====== EXERCISE PASSAGE ======
Luke, watering the orange tree... And his brother and sister. If you look closely, you can see a screaming boy peeking out the very top of the tree. Again, no surprise that this is Levi.




Sophie has figured out how to fit in perfectly. Nothing says "Addink kid" like boy undies on your head!




Sunday, January 15, 2012

Enjoy a little late breaking holiday spirit

Update to the post below:  I discovered that because I made the video during the exclusive 48 hour window when they were offering it free, I can post it.  Whoop-ee!  Enjoy!

Personalize funny videos and birthday eCards at JibJab!

Saturday, January 14, 2012

Makes a father's heart swell with pride...

Levi and Noah had parent teacher conferences on Friday.  One of the sheets for review was Levi's sentence composition worksheet.  "Heat" is really "hate," and you should pronounce the last word with hard "c" sounds like "k."


Paige said she wasn't supposed to take this paper home, but had to because she was laughing so hard at it.

And when she finally stopped laughing, she promptly told their teacher that she blamed this all on his father.

Which is probably appropriate.

Before Christmas I got an email from Jib Jab informing me that they had a new Christmas themed video...



So I immediately clicked the link, and loaded up the Addink kid faces into the video.  Which, as you may have guessed, was the Nutcracker theme, performed with flatulence.


 

Unfortunately I can't post the video without paying $12 to become a member, but you can make your own here.

So as kids and I were dying laughing at the video of them prancing around and tooting the music... Mom walked up.

She was not impressed at my parenting skills.

I was immediately sent to time out, which the kids thought was even funnier than the video.

Thus Levi was inspired for his declarative, interrogative, exclamatory, imperative, and compound sentences (and got 100% on the worksheet, mildly inappropriate subject matter and all.)

Luke-isms


Luke is absoultely hilarious lately.  This kid talks non-stop, and lives in this imaginary universe full of space cowboys, desert bulls, and various other creatures.  Plus, he says most of his "r" and "l" sounds as this odd combinations of "w" and "h."  And all his "o" sounds come out like "awe."  That means his daily monologue is this minature version of Elmer Fudd, wandering through the house discussing desert bull potty behavior or space cowboy planet roping technique.

So here is a post dedicated to Luke-isms, some personally witnessed, others texted to me by Paige:

  • One of my favorites is mouth, teeth, and breath.  The other days, as he is galloping out to the van, he says to me "Dad, I am gowing to cwose my mouse, and howd my bweast behind my teats."  Seriously... how do you respond to that sentence?
  • "Mowm, wouwd lowng howrnie be a good name for a lowng howrn?"  I have no idea what he was talking about either.
====== EXERCISE DATA ======
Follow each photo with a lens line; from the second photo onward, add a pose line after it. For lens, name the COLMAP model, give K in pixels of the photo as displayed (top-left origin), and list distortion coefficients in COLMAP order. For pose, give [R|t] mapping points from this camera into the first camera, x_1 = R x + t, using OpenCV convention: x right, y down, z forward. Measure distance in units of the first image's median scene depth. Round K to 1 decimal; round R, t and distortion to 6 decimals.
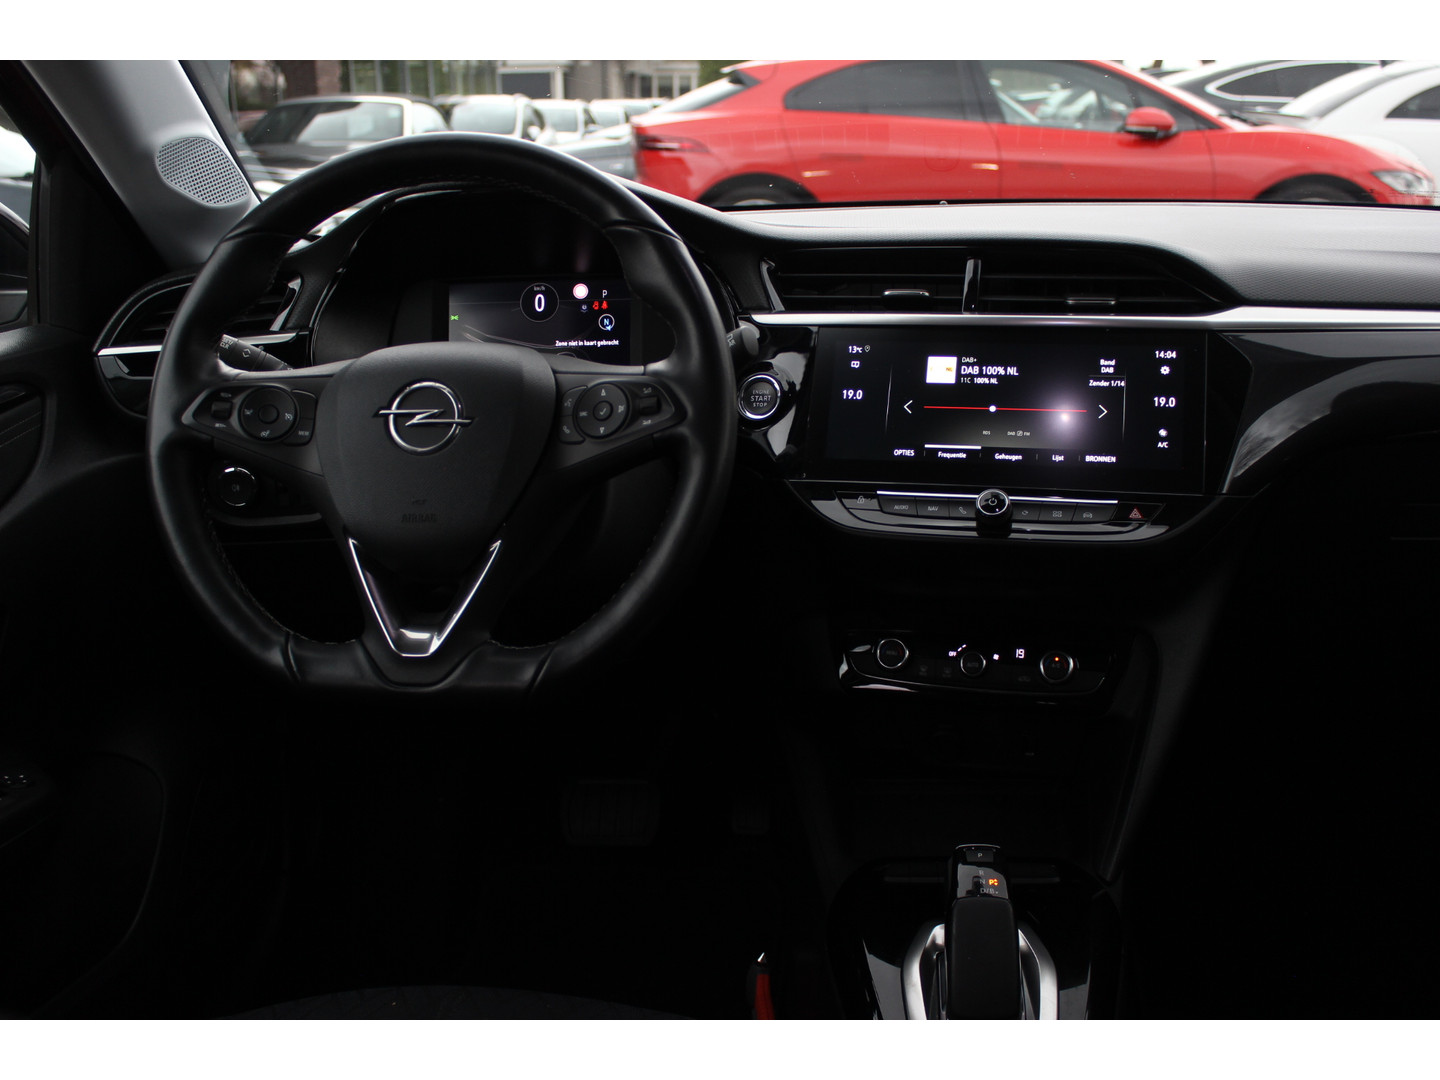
lens RADIAL K [[928.6, 0, 722.6], [0, 928.6, 536.2], [0, 0, 1]] dist [-0.034489, 0.010138]
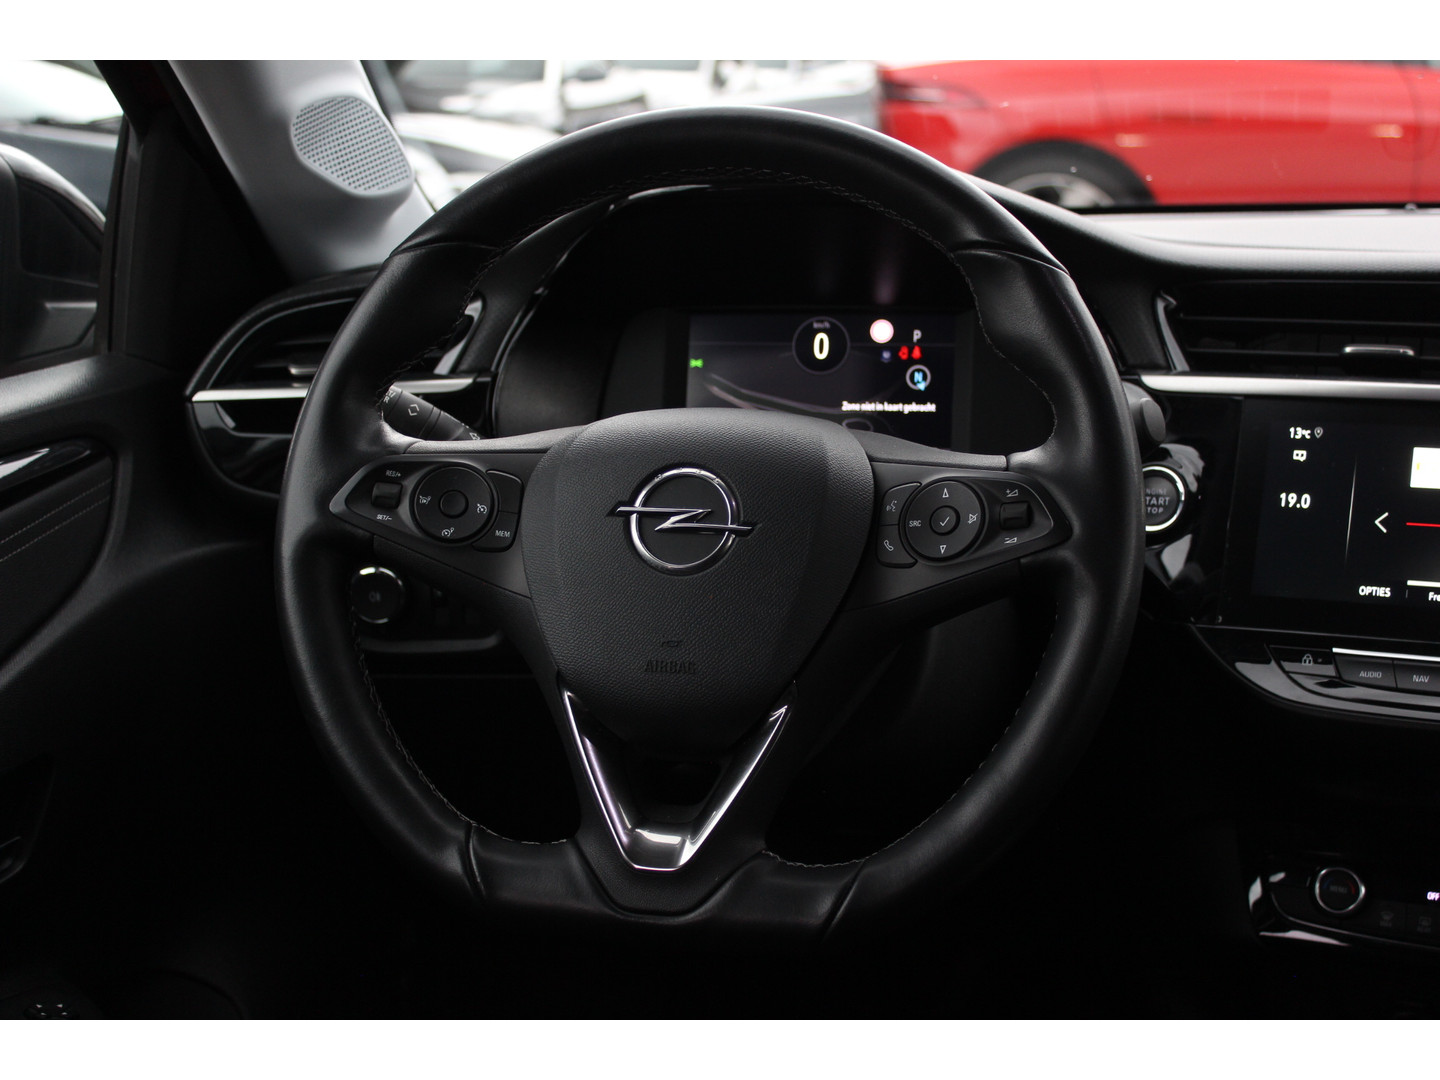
lens RADIAL K [[1290.2, 0, 719.1], [0, 1290.2, 540.6], [0, 0, 1]] dist [-0.002887, 0.018730]
pose [[0.997042, 0.039740, -0.065783, -0.227133], [-0.041823, 0.998657, -0.030588, -0.083058], [0.064479, 0.033248, 0.997365, 0.045444]]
======
ASSIGNMENT 1 = In the family blog excerpt, what score did Levi get on his sentence worksheet?
ASSIGNMENT 2 = Resume the family blog excerpt after its last line and continue writing it.

EXERCISE RESULT 1 = He got 100% on the worksheet.

EXERCISE RESULT 2 =
  • In an exasperated voice... "Mowm, wook what Sophie did.  She bwoke dis cap owff.  Ohhhh, this child!"
  • "Dis shawrk has lownger teats than owther shawrks.  It's a tusk shawrk!"
  • "What do weindeewr eat?  Ohhh, gwass!  OK, I'm going outside to eat gwass.  Hey wait!  How do dey eat gwass if they live in the awrtic?!"
  • "Uncastwated means fixed, ownly diffewentewr."  Paige claims he made up the word "castrated" but I am convince Grandpa must have been telling his stories on the "farm" at Christmas.
  • Space cowboy has been an ongoing theme for quite a while.  He wanders about talking about his plans for his spaceship, how mom is going to come along to make food, Dad is coming to come with the guns, and help rope the planets, Levi will bring donuts from his donut shop (Levi's current aspiration in life is to become a donut shop man.)  He describes how they will rope all the planets and crack them in half, and fly into the sun, and how the spaceship will have a soccer field inside it, and...  Seriously, it is non-stop chatter four hours about outer space plans.  And of course, all proper space cowboys wear purple pirate hats...

  • Our other kids wrinkle up their nose at any food not covered in cheese or sugar.  Luke goes to the grocery store specifically so he can pick out things he has never tried before to see if he likes them.  The other day it was radishes.   Really? What kid does that?  Then a couple days ago it was cucumbers.  And he actually like them.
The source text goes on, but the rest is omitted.